RFR(S): 8231291: C2: loop opts before EA should maximally unroll loops

Wed Dec 18 10:02:01 UTC 2019

Hi Roland,

> http://cr.openjdk.java.net/~roland/8231291/webrev.01/

As I understand, the intention of the change you propose is to perform 
complete loop unrolling earlier so EA can benefit from it.

Some comments:

src/hotspot/share/opto/loopnode.cpp:

+  if (mode == LoopOptsMaxUnroll) {
+    for (LoopTreeIterator iter(_ltree_root); !iter.done(); iter.next()) {
+      IdealLoopTree* lpt = iter.current();
+      if (lpt->is_innermost() && lpt->_allow_optimizations && 
!lpt->_has_call && lpt->is_counted()) {
+        lpt->compute_trip_count(this);
+        if (!lpt->do_one_iteration_loop(this) &&
+            !lpt->do_remove_empty_loop(this)) {
+          AutoNodeBudget node_budget(this);
+          if (lpt->policy_maximally_unroll(this)) {
+            memset( worklist.adr(), 0, worklist.Size()*sizeof(Node*) );
+            do_maximally_unroll(lpt, worklist);
+          }
+        }
+      }
+    }

It looks like LoopOptsMaxUnroll is a shortened version of 
IdealLoopTree::iteration_split/iteration_split_impl().

Have you considered factoring out the common code? Right now, its hard 
to correlate the checks for LoopOptsMaxUnroll with iteration_split() and 
there's a risk they'll diverge eventually.

Do you need the following steps from the original version?
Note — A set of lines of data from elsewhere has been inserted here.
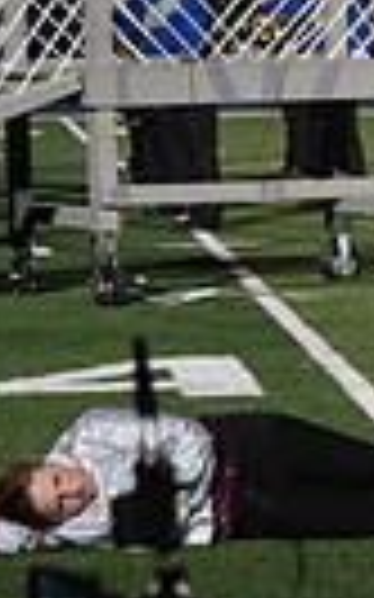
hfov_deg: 4.1
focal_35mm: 312
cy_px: 497
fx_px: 5094
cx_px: 1136
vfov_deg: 6.7
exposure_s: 1/1250
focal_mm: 70
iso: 5000
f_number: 2.8
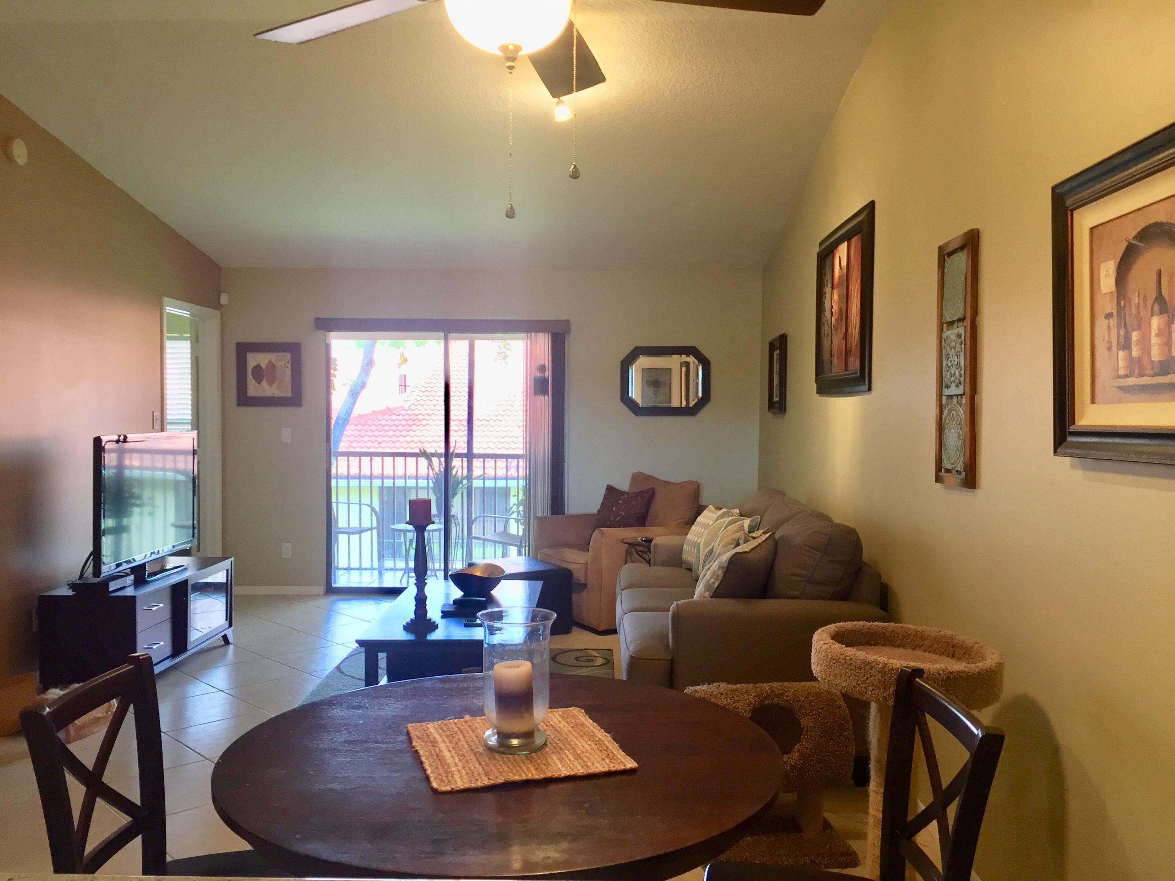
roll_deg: -0.9
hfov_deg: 61.7
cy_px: 440
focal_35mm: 29
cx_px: 588
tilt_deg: -1.3
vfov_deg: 48.2
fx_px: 984
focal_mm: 4.15
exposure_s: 1/30
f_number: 2.2
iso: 80
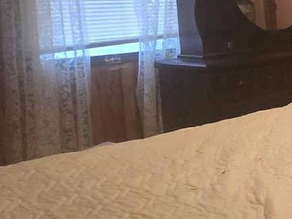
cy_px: 57
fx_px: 515
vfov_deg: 23.8
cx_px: 607
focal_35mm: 61
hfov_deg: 18.2
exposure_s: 1/60
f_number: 2.2
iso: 800
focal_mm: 2.2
================================================
   // Look for loop-exit tests with my 50/50 guesses from the Parsing stage.
   // Replace with a 1-in-10 exit guess.
   if (!is_root() && is_loop()) {
     adjust_loop_exit_prob(phase);
   }

   // Compute loop trip count from profile data
   compute_profile_trip_cnt(phase);

No use of profiling data since full unrolling is happening anyway?

========================
   if (!cl->is_valid_counted_loop()) return true; // Ignore various 
kinds of broken loops

========================
   // Do nothing special to pre- and post- loops
   if (cl->is_pre_loop() || cl->is_post_loop()) return true;

I assume there are no pre-/post-loops exist at that point, so these 
checks are redundant. Turn them into asserts?

========================
   if (cl->is_normal_loop()) {
     if (policy_unswitching(phase)) {
       phase->do_unswitching(this, old_new);
       return true;
     }
     if (policy_maximally_unroll(phase)) {
       // Here we did some unrolling and peeling.  Eventually we will
       // completely unroll this loop and it will no longer be a loop.
       phase->do_maximally_unroll(this, old_new);
       return true;
     }

You don't perform loop unswitching at all. So, the order of operations 
changes. Do you see any problems with that?

========================

src/hotspot/share/opto/compile.cpp
    // Perform escape analysis
    if (_do_escape_analysis && ConnectionGraph::has_candidates(this)) {
      if (has_loops()) {
        // Cleanup graph (remove dead nodes).
        TracePhase tp("idealLoop", &timers[_t_idealLoop]);
-      PhaseIdealLoop::optimize(igvn, LoopOptsNone);
+      PhaseIdealLoop::optimize(igvn, LoopOptsMaxUnroll);
        if (major_progress()) print_method(PHASE_PHASEIDEAL_BEFORE_EA, 2);
        if (failing())  return;
      }
      ConnectionGraph::do_analysis(this, &igvn);

Does it make sense to do more elaborate checks before performing early 
full loop unrolling? Like whether candidates are used inside loop bodies?

Best regards,
Vladimir Ivanov
> 
> As discussed before:
> 
> https://mail.openjdk.java.net/pipermail/hotspot-compiler-dev/2019-September/035094.html
> https://mail.openjdk.java.net/pipermail/hotspot-compiler-dev/2019-November/036171.html
> 
> Fully unrolling loops early helps EA. The change to cfgnode.cpp is
> required because full unroll sometimes needs peeling which may add a phi
> between a memory access and its AddP, a pattern that EA doesn't
> recognize.
> 
> Roland.
>